▶ _THE PROBLEM_:
Look for "FORGES" in the material below and show each line that contains it.

▶ _SUPPLIED RECORDS_:
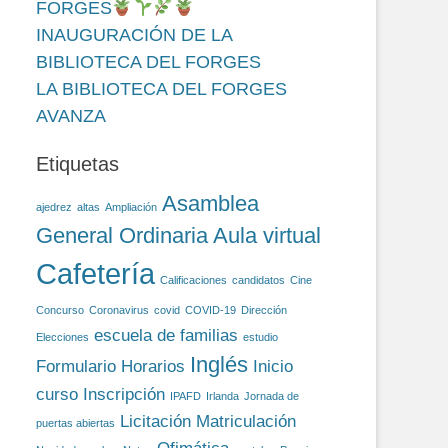
FORGES
INAUGURACIÓN DE LA
BIBLIOTECA DEL FORGES
LA BIBLIOTECA DEL FORGES
AVANZA
Etiquetas
Asamblea
ajedrez
altas
Ampliación
General Ordinaria
Aula virtual
Cafetería
Calificaciones
candidatos
Cine
Concurso
Coronavirus
covid
COVID-19
Dirección
escuela de familias
Elecciones
estudio
Inglés
Formulario
Horarios
Inicio
curso
Inscripción
IPAFD
Irlanda
Jornada de
Licitación
Matriculación
puertas abiertas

▶ _TASK RESPONSE_:
FORGES
BIBLIOTECA DEL FORGES
LA BIBLIOTECA DEL FORGES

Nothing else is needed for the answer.